Is there a better option?
Also, I know Scala is very well thought-out language, so why isn't the val a = 1, b = 2, c = 3 syntax allowed?
The trivial answer is to declare them as tuples:
val (a, b, c) = (1, 2, 3)
What might be interesting here is that this is based on pattern matching. What is actually happens is that you are constructing a tuple, and then, through pattern matching, assigning values to a, b and c.
Let's consider some other pattern matching examples to explore this a bit further:
val DatePattern = """(\d{4})-(\d\d)-(\d\d)""".r
val DatePattern(year, month, day) = "2009-12-30"
val List(rnd1, rnd2, rnd3) = List.fill(3)(scala.util.Random.nextInt(100))
val head :: tail = List.range(1, 10)
object ToInt {
def unapply(s: String) = try {
Some(s.toInt)
} catch {
case _ => None
}
}
val DatePattern(ToInt(year), ToInt(month), ToInt(day)) = "2010-01-01"
Just as a side note, the rnd example, in particular, may be written more simply, and without illustrating pattern matching, as shown below.
val rnd1, rnd2, rnd3 = scala.util.Random.nextInt(100)
Daniel's answer nicely sums up the correct way to do this, as well as why it works. Since he already covered that angle, I'll attempt to answer your broader question (regarding language design)...
Wherever possible, Scala strives to avoid adding language features in favor of handling things through existing mechanisms. For example, Scala doesn't include a break statement. However, it's almost trivial to roll one of your own as a library:
case object BreakException extends RuntimeException
def break = throw BreakException
def breakable(body: =>Unit) = try {
body
} catch {
case BreakException => ()
}
This can be used in the following way:
breakable {
while (true) {
if (atTheEnd) {
break
}
// do something normally
}
}
(note: this is included in the standard library for Scala 2.8)
Multiple assignment syntaxes such as are allowed by languages like Ruby (e.g. x = 1, y = 2, z = 3) fall into the category of "redundant syntax". When Scala already has a feature which enables a particular pattern, it avoids adding a new feature just to handle a special case of that pattern. In this case, Scala already has pattern matching (a general feature) which can be used to handle multiple assignment (by using the tuple trick outlined in other answers). There is no need for it to handle that particular special case in a separate way.
On a slightly different aside, it's worth noting that C's (and thus, Java's) multiple assignment syntax is also a special case of another, more general feature. Consider:
int x = y = z = 1;
This exploits the fact that assignment returns the value assigned in C-derivative languages (as well as the fact that assignment is right-associative). This is not the case in Scala. In Scala, assignment returns Unit. While this does have some annoying drawbacks, it is more theoretically valid as it emphasizes the side-effecting nature of assignment directly in its type.

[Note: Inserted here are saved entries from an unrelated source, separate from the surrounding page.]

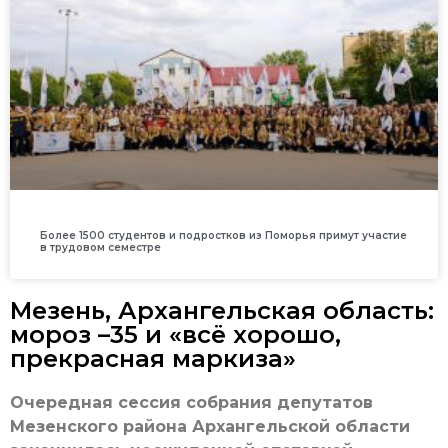
Более 1500 студентов и подростков из Поморья примут участие
в трудовом семестре
Мезень, Архангельская область:
мороз –35 и «всё хорошо,
прекрасная маркиза»
Очередная сессия собрания депутатов
Мезенского района Архангельской области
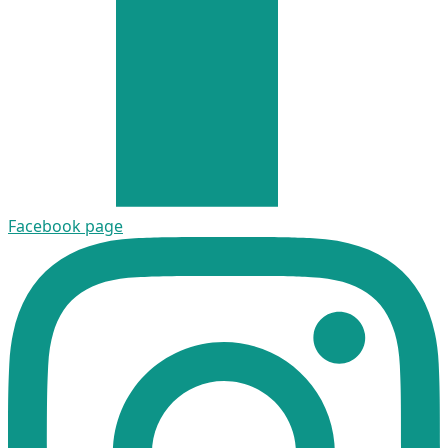
Facebook page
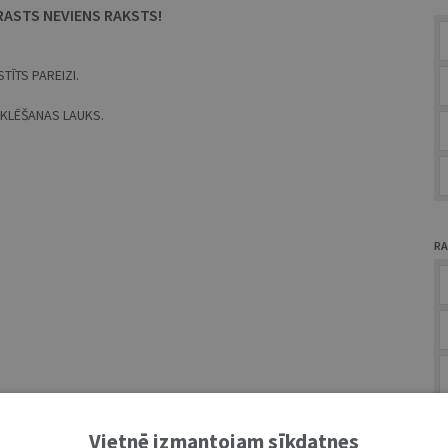
RASTS NEVIENS RAKSTS!
TĪTS PAREIZI.
MEKLĒŠANAS LAUKS.
RA
A
Vietnē izmantojam sīkdatnes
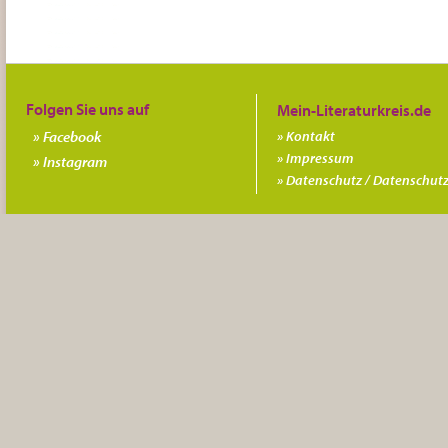
Folgen Sie uns auf
Facebook
Kontakt
Impressum
Instagram
Datenschutz / Datenschutz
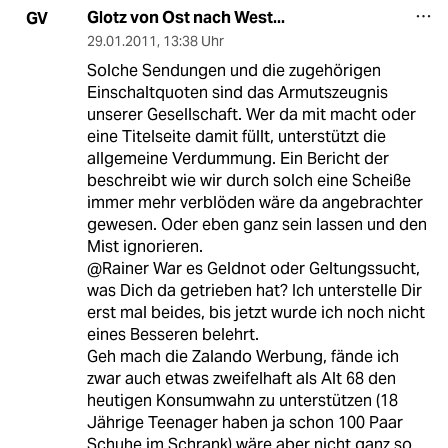
Glotz von Ost nach West...
GV
29.01.2011
,
13:38 Uhr
Solche Sendungen und die zugehörigen
Einschaltquoten sind das Armutszeugnis
unserer Gesellschaft. Wer da mit macht oder
eine Titelseite damit füllt, unterstützt die
allgemeine Verdummung. Ein Bericht der
beschreibt wie wir durch solch eine Scheiße
immer mehr verblöden wäre da angebrachter
gewesen. Oder eben ganz sein lassen und den
Mist ignorieren.
@Rainer War es Geldnot oder Geltungssucht,
was Dich da getrieben hat? Ich unterstelle Dir
erst mal beides, bis jetzt wurde ich noch nicht
eines Besseren belehrt.
Geh mach die Zalando Werbung, fände ich
zwar auch etwas zweifelhaft als Alt 68 den
heutigen Konsumwahn zu unterstützen (18
Jährige Teenager haben ja schon 100 Paar
Schuhe im Schrank) wäre aber nicht ganz so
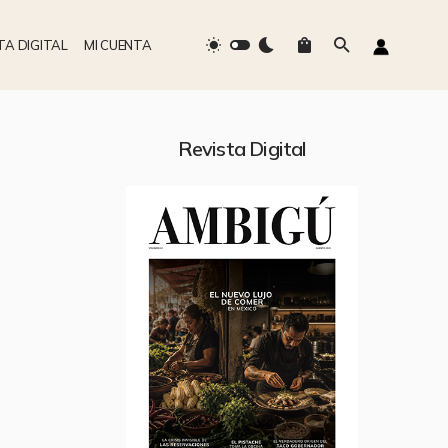
TA DIGITAL
MI CUENTA
Revista Digital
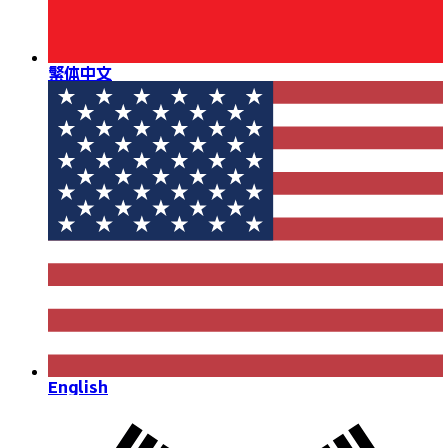
繁体中文
English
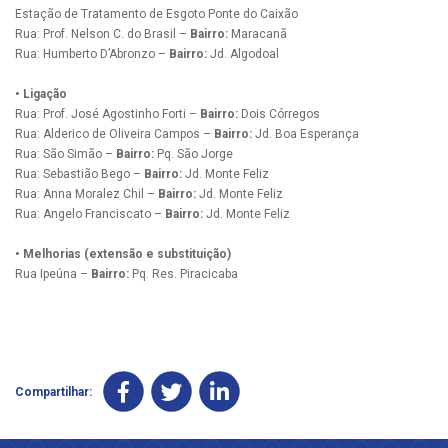
Estação de Tratamento de Esgoto Ponte do Caixão
Rua: Prof. Nelson C. do Brasil –
Bairro:
Maracanã
Rua: Humberto D’Abronzo –
Bairro:
Jd. Algodoal
• Ligação
Rua: Prof. José Agostinho Forti –
Bairro:
Dois Córregos
Rua: Alderico de Oliveira Campos –
Bairro:
Jd. Boa Esperança
Rua: São Simão –
Bairro:
Pq. São Jorge
Rua: Sebastião Bego –
Bairro:
Jd. Monte Feliz
Rua: Anna Moralez Chil –
Bairro:
Jd. Monte Feliz
Rua: Angelo Franciscato –
Bairro:
Jd. Monte Feliz
• Melhorias (extensão e substituição)
Rua Ipeúna –
Bairro:
Pq. Res. Piracicaba
Compartilhar:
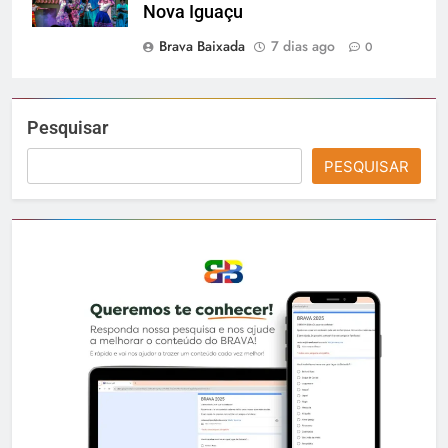
Nova Iguaçu
Brava Baixada
7 dias ago
0
Pesquisar
PESQUISAR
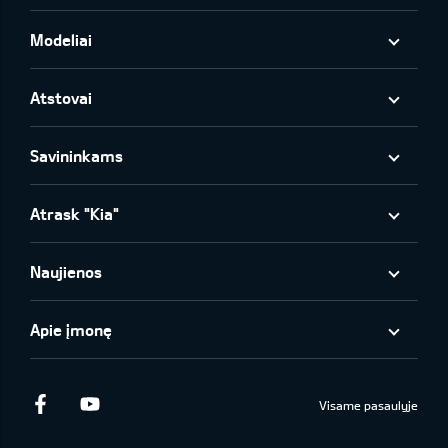
Modeliai
Atstovai
Savininkams
Atrask "Kia"
Naujienos
Apie įmonę
Facebook
Youtube
Visame pasaulyje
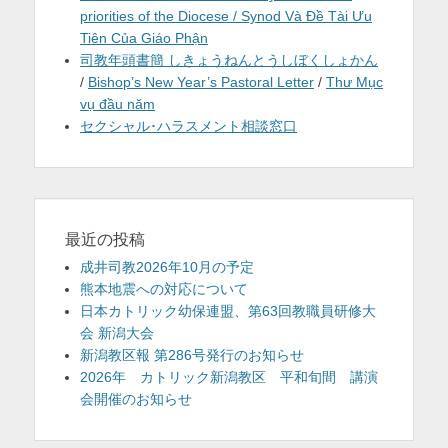
priorities of the Diocese / Synod Và Đề Tài Ưu
Tiên Của Giáo Phận
司教年頭書簡 しきょうねんとうしぼくしょかん
/
Bishop’s New Year’s Pastoral Letter
/
Thư Mục
vụ đầu năm
セクシャル･ハラスメント相談窓口
最近の投稿
成井司教2026年10月の予定
熊本地震への対応について
日本カトリック幼保連盟、第63回教職員研修大
会 新潟大会
新潟教区報 第286号発行のお知らせ
2026年 カトリック新潟教区 平和旬間 講演
会開催のお知らせ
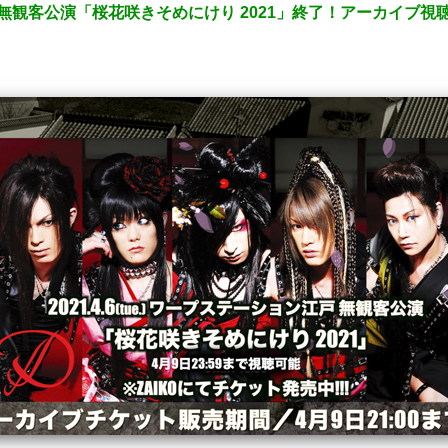
 無観客公演「桜花咲きそめにけり 2021」終了！アーカイブ視聴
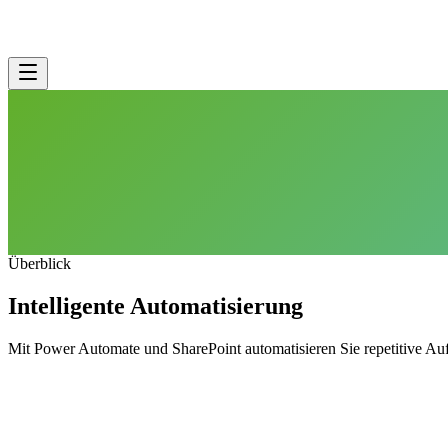
Überblick
Intelligente Automatisierung
Mit Power Automate und SharePoint automatisieren Sie repetitive Auf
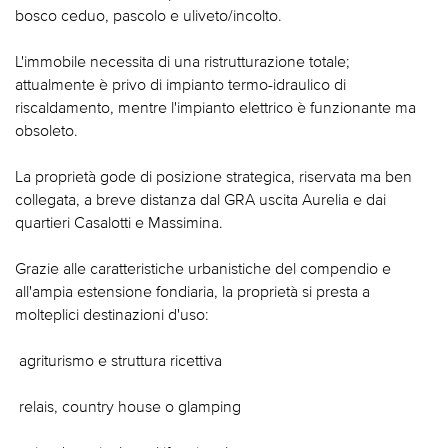
bosco ceduo, pascolo e uliveto/incolto.
L'immobile necessita di una ristrutturazione totale;
attualmente è privo di impianto termo-idraulico di
riscaldamento, mentre l'impianto elettrico è funzionante ma
obsoleto.
La proprietà gode di posizione strategica, riservata ma ben
collegata, a breve distanza dal GRA uscita Aurelia e dai
quartieri Casalotti e Massimina.
Grazie alle caratteristiche urbanistiche del compendio e
all'ampia estensione fondiaria, la proprietà si presta a
molteplici destinazioni d'uso:
 agriturismo e struttura ricettiva
 relais, country house o glamping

I'll add one quirk here, because it hit myself and might help others.
When using pattern matching, s.a. in declaring multiple variables, don't use Capital names for the variables. They are treated as names of classes in pattern matching, and it applies here as well.
val (A,B)= (10,20) // won't work
println(A)
Error message does not really tell what's going on:
src/xxx.scala:6: error: not found: value A
val (A,B)= (10,20)
^
src/xxx.scala:6: error: not found: value B
val (A,B)= (10,20)
^
src/xxx.scala:7: error: not found: value A
println(A)
^
I thought `-ticking would solve the issue but for some reason does not seem to (not sure, why not):
val (`A`,`B`)= (10,20)
println(A)
Still the same errors even with that.
Please comment if you know how to use tuple-initialization pattern with capital variable names.
If all your variables are of the same type and take same initial value, you could do this.
val a, b, c: Int = 0;
It seems to work if you declare them in a tuple
scala> val (y, z, e) = (1, 2, 45)
y: Int = 1
z: Int = 2
e: Int = 45
scala> e
res1: Int = 45
Although I would probably go for individual statements. To me this looks clearer:
val y = 1
val z = 2
val e = 45
especially if the variables are meaningfully named.